Since then, a podcast of the story has been released—you can hear it here.
It’s worth mentioning that, David Steffen deemed Boyoung’s story the #4 best of Clarkesworld’s story podcast episodes (out of a total of fifteen best) in his review of Clarkesworld’s podcast.
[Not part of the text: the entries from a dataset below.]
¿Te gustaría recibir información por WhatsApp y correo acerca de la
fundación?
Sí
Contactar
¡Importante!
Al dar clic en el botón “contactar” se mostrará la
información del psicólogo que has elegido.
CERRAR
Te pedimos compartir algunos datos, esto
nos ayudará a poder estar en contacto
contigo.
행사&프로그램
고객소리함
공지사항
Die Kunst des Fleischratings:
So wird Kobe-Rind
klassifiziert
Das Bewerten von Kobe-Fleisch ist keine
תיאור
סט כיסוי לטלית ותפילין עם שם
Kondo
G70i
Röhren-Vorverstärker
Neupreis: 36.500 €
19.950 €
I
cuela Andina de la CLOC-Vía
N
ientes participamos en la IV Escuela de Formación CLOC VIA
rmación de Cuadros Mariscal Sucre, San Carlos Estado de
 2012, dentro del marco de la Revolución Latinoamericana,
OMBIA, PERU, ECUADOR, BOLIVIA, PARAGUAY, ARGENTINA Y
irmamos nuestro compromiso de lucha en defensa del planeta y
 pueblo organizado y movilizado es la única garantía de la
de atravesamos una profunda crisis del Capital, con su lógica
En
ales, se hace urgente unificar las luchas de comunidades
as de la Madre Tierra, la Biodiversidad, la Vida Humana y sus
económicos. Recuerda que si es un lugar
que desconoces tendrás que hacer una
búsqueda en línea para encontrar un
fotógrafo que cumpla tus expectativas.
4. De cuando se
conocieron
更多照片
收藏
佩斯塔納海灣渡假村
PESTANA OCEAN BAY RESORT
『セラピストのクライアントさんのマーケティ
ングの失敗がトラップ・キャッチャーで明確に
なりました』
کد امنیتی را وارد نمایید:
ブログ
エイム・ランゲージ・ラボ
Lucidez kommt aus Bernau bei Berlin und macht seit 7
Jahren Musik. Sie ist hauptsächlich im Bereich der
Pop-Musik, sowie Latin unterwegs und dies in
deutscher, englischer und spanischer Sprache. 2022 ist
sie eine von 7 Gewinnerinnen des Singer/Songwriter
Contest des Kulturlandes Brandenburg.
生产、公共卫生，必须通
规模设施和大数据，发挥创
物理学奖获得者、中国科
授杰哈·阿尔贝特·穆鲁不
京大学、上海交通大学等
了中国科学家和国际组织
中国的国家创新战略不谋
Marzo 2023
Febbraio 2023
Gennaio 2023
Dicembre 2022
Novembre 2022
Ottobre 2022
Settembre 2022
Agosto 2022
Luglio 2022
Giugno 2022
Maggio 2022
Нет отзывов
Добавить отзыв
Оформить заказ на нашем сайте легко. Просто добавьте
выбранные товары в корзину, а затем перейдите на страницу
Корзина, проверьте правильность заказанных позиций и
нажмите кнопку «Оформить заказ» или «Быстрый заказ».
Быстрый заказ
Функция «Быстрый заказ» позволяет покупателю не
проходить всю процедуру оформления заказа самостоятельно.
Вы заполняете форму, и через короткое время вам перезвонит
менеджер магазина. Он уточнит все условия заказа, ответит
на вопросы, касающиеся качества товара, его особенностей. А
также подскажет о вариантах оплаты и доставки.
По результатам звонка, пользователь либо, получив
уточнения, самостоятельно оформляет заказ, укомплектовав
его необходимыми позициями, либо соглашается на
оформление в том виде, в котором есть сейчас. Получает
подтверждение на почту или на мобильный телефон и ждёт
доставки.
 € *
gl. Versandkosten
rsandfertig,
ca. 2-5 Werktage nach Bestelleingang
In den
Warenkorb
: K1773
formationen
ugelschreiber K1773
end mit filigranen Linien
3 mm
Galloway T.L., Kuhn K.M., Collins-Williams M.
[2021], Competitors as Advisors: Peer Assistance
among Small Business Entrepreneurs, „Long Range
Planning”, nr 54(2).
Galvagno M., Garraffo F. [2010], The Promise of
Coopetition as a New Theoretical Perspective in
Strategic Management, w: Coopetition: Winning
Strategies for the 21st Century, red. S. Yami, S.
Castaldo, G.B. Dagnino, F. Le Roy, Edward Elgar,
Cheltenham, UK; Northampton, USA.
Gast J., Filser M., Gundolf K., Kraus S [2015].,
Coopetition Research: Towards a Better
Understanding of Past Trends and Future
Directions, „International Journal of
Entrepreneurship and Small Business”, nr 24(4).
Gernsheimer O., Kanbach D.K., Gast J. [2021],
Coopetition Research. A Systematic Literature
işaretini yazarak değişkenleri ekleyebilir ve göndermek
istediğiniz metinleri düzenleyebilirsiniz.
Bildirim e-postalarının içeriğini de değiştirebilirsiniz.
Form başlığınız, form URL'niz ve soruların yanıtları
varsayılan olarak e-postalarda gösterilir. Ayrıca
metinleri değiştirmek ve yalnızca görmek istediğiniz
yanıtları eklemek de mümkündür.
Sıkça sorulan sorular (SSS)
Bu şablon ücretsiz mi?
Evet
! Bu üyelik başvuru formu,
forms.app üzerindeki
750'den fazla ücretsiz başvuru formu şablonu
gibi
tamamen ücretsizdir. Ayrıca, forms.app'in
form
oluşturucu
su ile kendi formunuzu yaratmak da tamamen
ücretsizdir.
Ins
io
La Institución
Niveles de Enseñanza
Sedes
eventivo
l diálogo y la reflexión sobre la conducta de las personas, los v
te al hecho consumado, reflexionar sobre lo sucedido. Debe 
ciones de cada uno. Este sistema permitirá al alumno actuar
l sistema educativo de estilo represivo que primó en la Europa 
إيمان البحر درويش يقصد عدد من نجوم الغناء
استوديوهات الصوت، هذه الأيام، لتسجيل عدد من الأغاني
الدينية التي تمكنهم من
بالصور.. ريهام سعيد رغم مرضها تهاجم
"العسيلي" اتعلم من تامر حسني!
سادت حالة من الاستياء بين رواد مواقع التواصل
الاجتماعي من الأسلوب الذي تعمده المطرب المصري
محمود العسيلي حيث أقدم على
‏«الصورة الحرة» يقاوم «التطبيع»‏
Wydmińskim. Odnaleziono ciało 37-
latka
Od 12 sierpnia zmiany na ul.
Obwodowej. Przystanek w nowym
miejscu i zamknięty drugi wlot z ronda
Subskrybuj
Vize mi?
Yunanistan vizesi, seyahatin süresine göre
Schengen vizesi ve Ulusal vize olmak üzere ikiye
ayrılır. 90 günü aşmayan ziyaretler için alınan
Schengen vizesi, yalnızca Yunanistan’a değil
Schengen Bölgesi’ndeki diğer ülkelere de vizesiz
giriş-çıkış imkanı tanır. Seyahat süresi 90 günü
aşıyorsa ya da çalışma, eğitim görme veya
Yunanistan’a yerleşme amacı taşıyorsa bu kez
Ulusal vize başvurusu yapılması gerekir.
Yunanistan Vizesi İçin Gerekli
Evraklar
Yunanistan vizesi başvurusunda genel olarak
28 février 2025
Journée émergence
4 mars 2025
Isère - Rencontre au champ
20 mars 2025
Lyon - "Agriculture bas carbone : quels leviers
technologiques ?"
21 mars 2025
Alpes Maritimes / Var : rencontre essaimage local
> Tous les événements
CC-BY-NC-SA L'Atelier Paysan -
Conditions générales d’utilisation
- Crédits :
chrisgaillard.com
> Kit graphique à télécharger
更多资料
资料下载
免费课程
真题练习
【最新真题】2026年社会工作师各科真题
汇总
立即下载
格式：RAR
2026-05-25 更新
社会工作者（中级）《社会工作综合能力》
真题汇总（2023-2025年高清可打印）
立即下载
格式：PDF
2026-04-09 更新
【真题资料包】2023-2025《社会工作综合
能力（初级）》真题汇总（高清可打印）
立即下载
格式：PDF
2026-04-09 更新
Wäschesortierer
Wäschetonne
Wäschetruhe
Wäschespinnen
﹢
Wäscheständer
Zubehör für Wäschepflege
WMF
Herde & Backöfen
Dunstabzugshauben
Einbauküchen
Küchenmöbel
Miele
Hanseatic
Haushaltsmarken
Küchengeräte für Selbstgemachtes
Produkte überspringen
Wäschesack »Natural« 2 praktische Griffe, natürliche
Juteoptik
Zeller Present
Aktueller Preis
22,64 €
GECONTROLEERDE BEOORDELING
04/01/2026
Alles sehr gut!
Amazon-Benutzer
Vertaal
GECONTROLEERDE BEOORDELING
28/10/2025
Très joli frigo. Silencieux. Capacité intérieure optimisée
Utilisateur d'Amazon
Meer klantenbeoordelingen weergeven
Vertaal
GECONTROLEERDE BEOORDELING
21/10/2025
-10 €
In addition, the story has been reviewed a few other times since it was published, and very positively too!
It was one of Lois Tilton’s recommended stories for the month. In her reviews column in Locus, she explains:
My favorite piece in the issue. I like the weirdly fanciful nature of this transformative story, even when the narrator gets a bit talky and moral. Metamorphosis is a central theme in folklore and myth, but the narrator here attempts a general theory to explain it, and that’s a neat fantastic thing. The piece opens epigraphically with reports of portents regarded as having significance. This, too, is a universal theme: the birth of two-headed calves or turtles with the face of Jesus on their shells have always attracted popular attention as having some great meaning or predicting some great event. I also note that the term “monster” comes from the verb “to show”, a thing made manifest. But the monster himself may have more personal motives, such as the narrator here, who wishes only to fly away.
Over at SFRevu, Sam Tomaino writes briefly but positively:
Fine, mythic fantasy, with a bit of modern science sprinkled in.
Charles Payseur on Quick Sips Reviews writes:
I love the fluid nature of humanity in this story, that everything shifts to match perhaps not the conscious desires a person has but rather to suit their nature, to match their inward selves… It’s an uplifting story, not exactly happy because of all the death but still with that core of hope. A story about transformations and evolution on a very micro level, the tale is filled with interesting ideas and memorable images. A nice way to close out the original fiction.
Those are the reviews I was able to find, anyway. If you know of others, please let me know in the comments! Congratulations to Boyoung Kim, whose story deserves all the nice things people are saying about it.
As for us, we’re hard at work on our next translation… among other things! More soon!